John Delia Zanna, an electrician, complains that taxes on his $21,000 house have more than doubled in the past six years, to $1,186.50 annually. Delia Zanna, who repairs Volkswagens on weekends to earn extra money, says: "I read in the newspaper that taxes in South Carolina are low. Maybe I'll move down there. I have to do something--I can't afford these taxes. Last year I was finally going to start a savings account so that I could have some money to help send my three kids to college. Taxes took care of that plan."

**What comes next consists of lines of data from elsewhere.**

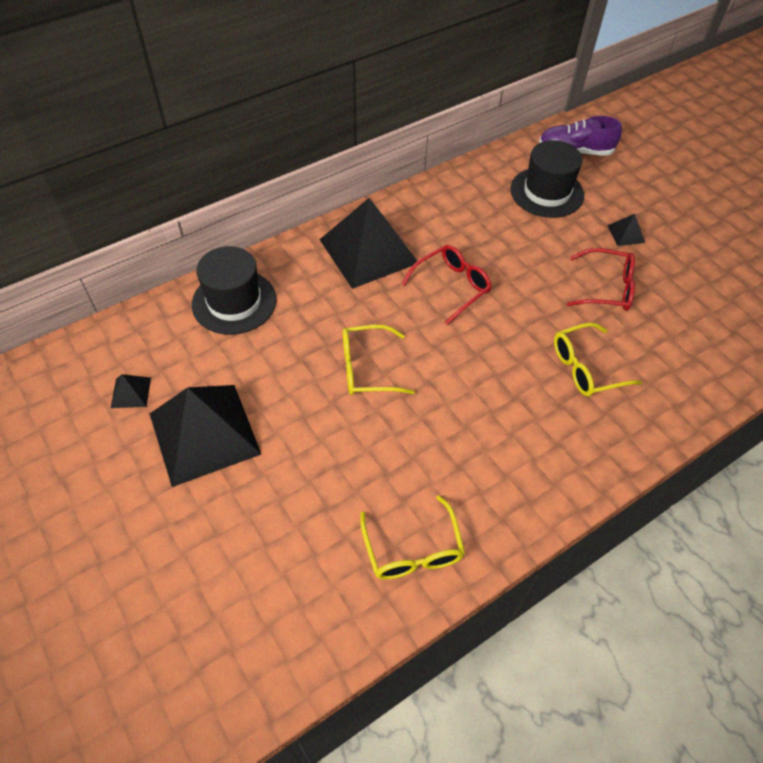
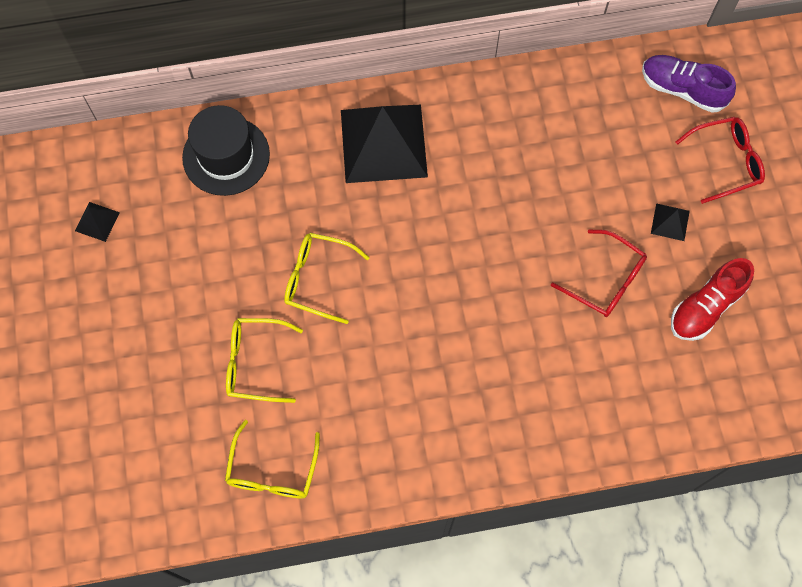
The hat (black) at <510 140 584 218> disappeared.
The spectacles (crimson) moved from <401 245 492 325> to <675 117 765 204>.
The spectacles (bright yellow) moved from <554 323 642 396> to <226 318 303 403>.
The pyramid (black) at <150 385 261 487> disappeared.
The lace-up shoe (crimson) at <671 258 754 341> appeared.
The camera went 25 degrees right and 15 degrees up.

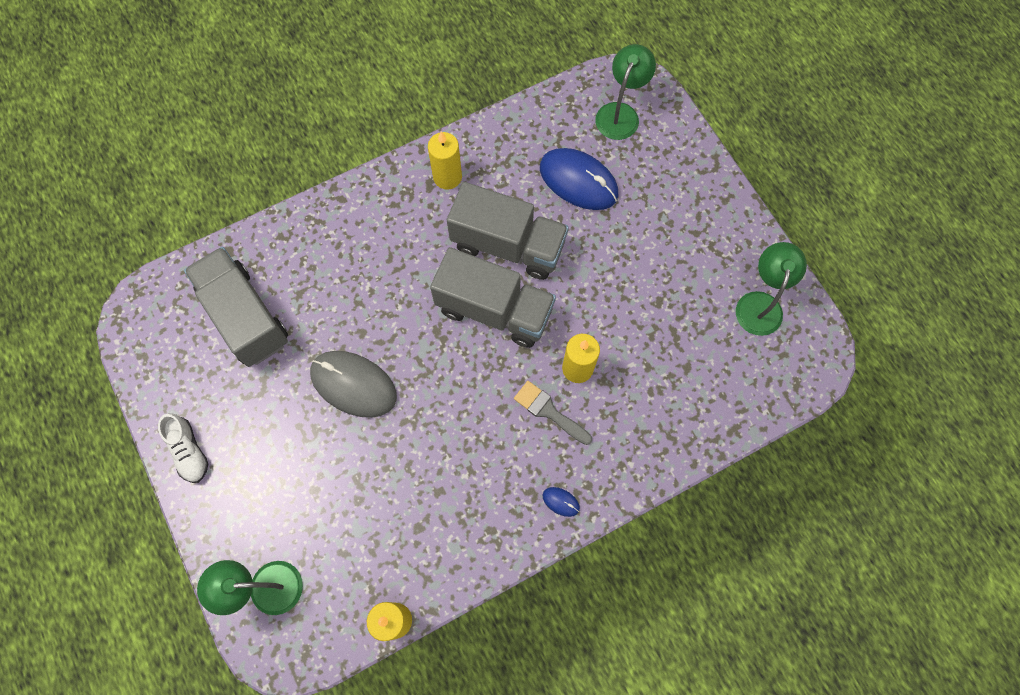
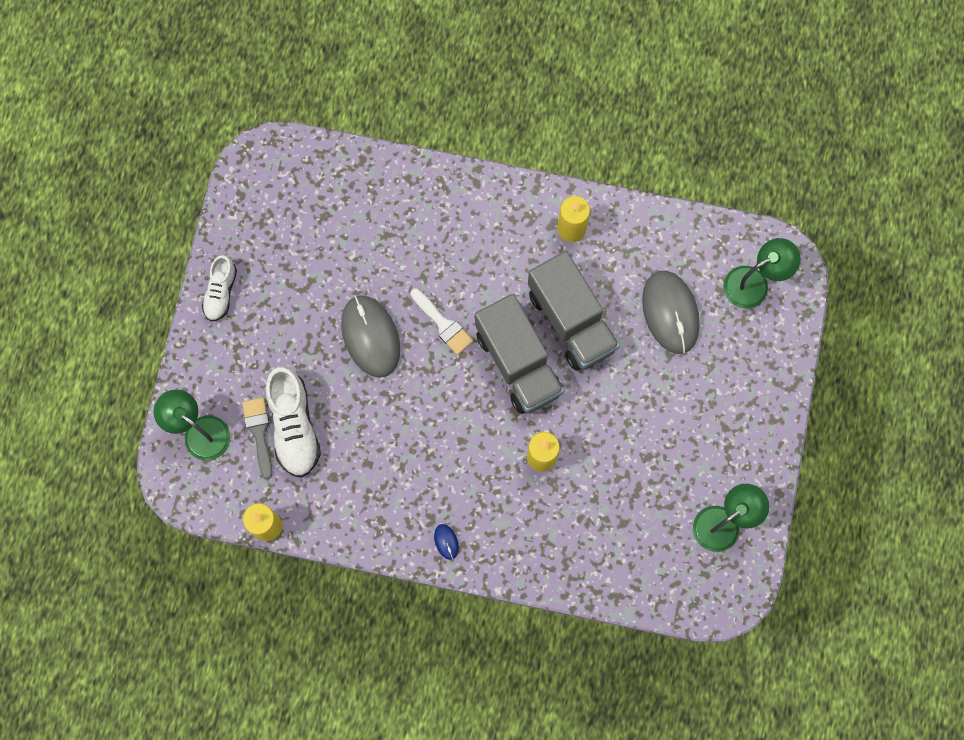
The computer mouse (royal blue) at <540 148 618 210> became the computer mouse (gray) at <642 271 700 354>.
The lorry (gray) at <184 247 288 367> disappeared.
The paint brush (gray) moved from <514 381 592 445> to <242 397 272 479>.
The paint brush (snow-white) at <411 288 473 355> appeared.
The lace-up shoe (snow-white) at <265 366 321 478> appeared.
The camera went 40 degrees right and 5 degrees up.

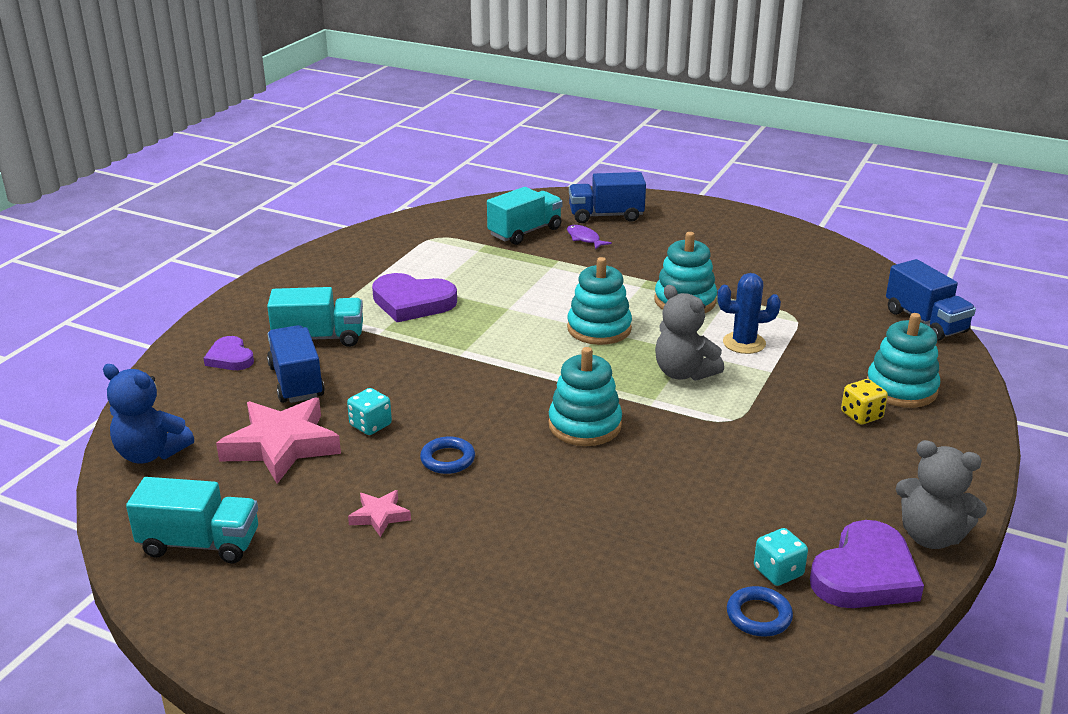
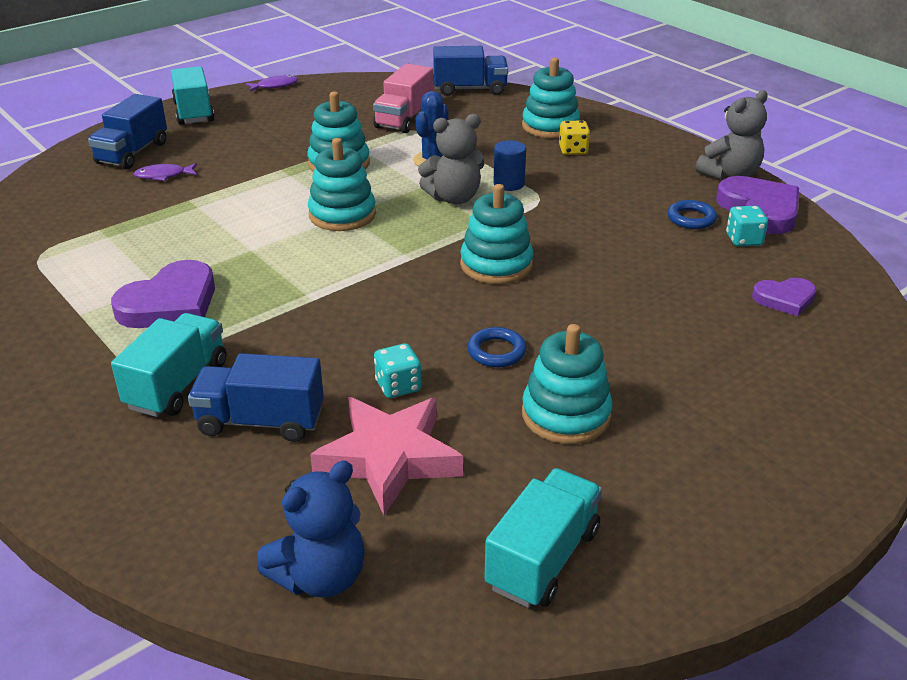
The lorry (teal) moved from <487 187 563 245> to <171 66 215 125>.
The love heart (violet) moved from <204 336 254 370> to <752 278 817 317>.
The five-pointed star (pink) at <348 490 411 537> was replaced by the stacking toy (teal) at <522 324 613 444>.
The ring (royal blue) moved from <727 586 793 637> to <668 200 717 229>.
The lorry (pink) at <373 64 433 133> appeared.
The fish (violet) at <245 75 298 92> appeared.
The cylinder shape (royal blue) at <493 140 526 191> appeared.
The camera went 65 degrees left and 5 degrees up.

Property taxes are not the only burden. New Jersey has a 5% sales tax on most goods except food, clothes and medicine. Now state authorities are studying a personal income tax plan that might take another $5 to $10 a month from already tight family budgets in Belford. Besides taxes, residents were recently hit with special expenses when the town finally joined an areawide sewer authority. Every homeowner was obliged to pay $500 to hook into the sewer system, and is now charged a quarterly fee of $36.25.
Belford residents are rebelling against tax increases. Last year they surprisingly voted for a Democratic township administration in what has always been a Republican bastion. They also voted down a school bond issue. Last year 200 first, second-and third-grade students were crowded into a 65-year-old red brick elementary school. Then fire authorities threatened to condemn the building's second floor, which has only one wooden staircase and an inadequate fire exit. More than half the pupils were transferred to nearby schools, compounding the crowding problem.
To alleviate overcrowding at the junior high school, administrators are considering dropping courses in French and Spanish and putting the school on double sessions. The senior high school is already on double sessions. Crowding there will become worse because the student body of 3,066 is expected to grow by roughly 300 youngsters annually in 1973 and 1974. Even now, teachers cannot keep an eye on all the students. Thefts and assaults are so common in the high school that even the local police chief, Joe McCarthy, laments: "I'll be glad when my son gets out of there. It's so bad that the students are often afraid to go to the lavatories."